» **Problem requirements**
All that is needed is every line of the listing below that has "alone".

» **Records to process**
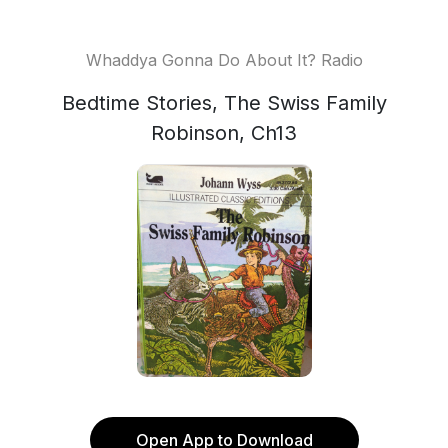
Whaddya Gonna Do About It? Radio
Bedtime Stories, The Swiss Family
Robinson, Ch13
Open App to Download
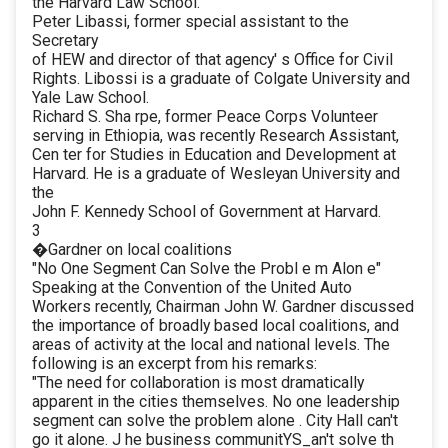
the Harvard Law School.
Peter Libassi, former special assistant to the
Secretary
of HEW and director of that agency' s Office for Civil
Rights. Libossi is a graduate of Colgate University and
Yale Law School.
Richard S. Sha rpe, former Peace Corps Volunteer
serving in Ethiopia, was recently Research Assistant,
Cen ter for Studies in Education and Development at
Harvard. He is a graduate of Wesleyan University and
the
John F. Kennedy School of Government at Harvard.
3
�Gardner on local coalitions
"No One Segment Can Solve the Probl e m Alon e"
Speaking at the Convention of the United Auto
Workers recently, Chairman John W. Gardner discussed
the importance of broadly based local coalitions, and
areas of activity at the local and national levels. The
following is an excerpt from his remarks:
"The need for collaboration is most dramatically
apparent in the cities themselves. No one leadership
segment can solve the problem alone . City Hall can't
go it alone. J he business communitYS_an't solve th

» **Exercise result**
segment can solve the problem alone . City Hall can't
go it alone. J he business communitYS_an't solve th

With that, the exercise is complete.